Puisque le durcissement des peines est à la mode, nous vous suggérons de vous pencher sur les entreprises, les bailleurs ou les partis politiques qui ne respectent pas le principe d’égalité de notre République.
Quant à nous, nous assumerons désormais nos choix en construisant nous-mêmes l’avenir de nos quartiers sans plus rien attendre de plans de banlieues jusque-là tous imaginaires.
Ma réaction : cette lettre témoigne de la façon dont les différentes parties de la France sont incapables de se considérer sans outrance. Affirmer qu’en Corse les plastiquages sont au quotidien et qu’on mitraille "régulièrment" des gendarmeries est fort heureusement une erreur due à la méconnaissance des auteurs de la lettre de la situation réelle en Corse.
Car il faut le dire la situation de la violence en Corse est moindre si on s’en tient au strict chiffre que celle qui affecte par exemple la banlieue de Strasbourg. Toutes celles et ceux qui vivent dans notre île peuvent témoigner d’un fait majeur : nous pouvons encore marcher dans nos villes passé minuit sans avoir peur. Par ailleurs vouloir opposer la situation d’une région à une autre me semble être une opération particulièrement stupide. Enfin, à chacune des visites de Nicolas Sarkozy en Corse (vingt-sept tout de même), il n’ a eu de cesse, au point de nous lasser, de traiter les clandestins de lâches et de mafieux.

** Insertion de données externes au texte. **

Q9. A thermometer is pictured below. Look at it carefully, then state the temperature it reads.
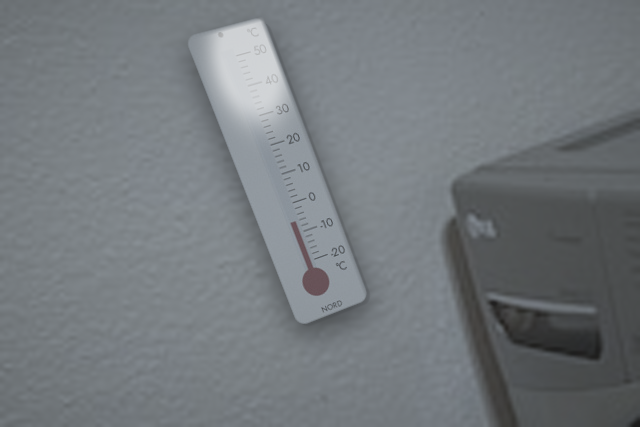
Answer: -6 °C
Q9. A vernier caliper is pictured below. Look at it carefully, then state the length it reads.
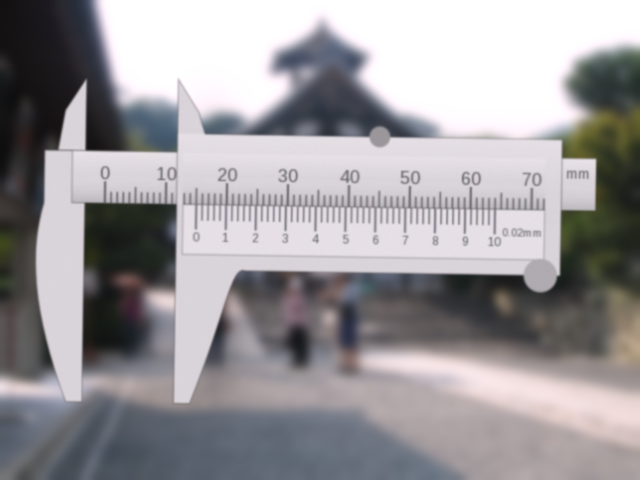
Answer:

Les auteurs de la lettre affirment à juste titre que les dégradations produites par les agriculteurs ou les pêcheurs n’amènent pas de pareils qualificatifs. C’est vrai et c’est juste. Les pêcheurs ou les agriculteurs qui cassent ou brûlent (le parlement de Rennes il y a des années de cela) sont des gens désespérés qui cherchaient à attirer l’attention des pouvoirs publics en usant de moyens violents. Les jeunes aussi me dira-t-on. Le problème est que lorsque des jeunes de banlieue (qui ne sont tout de même qu’une infime minorité) caillassent des bus ou des pompiers, ils se tirent une balle dans le pied. Quand ils s’en prennent systématiquement aux policiers, ils interdisent par là-même l’existence d’une police de proximité. Ils gueulent, mais repoussent toute forme de solution. Et puis très franchement, il y en a assez de toujours vouloir justifier l’injustifiable. Désolé, mais balancer un cocktail molotov dans un bus est une pure saloperie. Et qu’on ne vienne pas après dire que les jeunes qui ont fait ça pleuraient devant le tribunal, ou qu’ils avaient une enfance difficile. Ils s’en prennent à ceux qui connaissent les mêmes conditions de vie qu’eux, mais ne se lancent pas dans une violence stérile et sans avenir.
La lettre écrite par ce collectif ne fait qu’apporter de l’eau au moulin du président de la République. Il faut aborder les vrais problèmes avant de faire du pathos en faveur de petits cons. Le premier problème est d’ordre culturel. La France n’a pas réussi l’intégration d’une bonne partie de son immigration et les problèmes liés à la différence de culture apparaissent, voire explosent, au grand jour. Deuxièmement, ce problème culturel vient se greffer sur un problème social tout à fait réel. Là encore, échec de la France qui en usant de l’artifice de la massification scolaire a cru pouvoir administrer des leçons au monde entier. Troisièmement, il y a un échec total de la politique de répression. Il faut en revenir à la police de proximité comme cela se fait dans tous les pays du monde. Prenons les Etats-Unis, la baisse de la criminalité dans les quartiers est passé par la réintroduction des patrouilles dans les rues des quartiers difficiles, par la reprise de contact avec la population. C’est le seul moyen d’être efficace pour briser le cercle de protection dont s’entourent les bandes. Mais que de problèmes à règler dont la somme augmente chaque année un peu plus.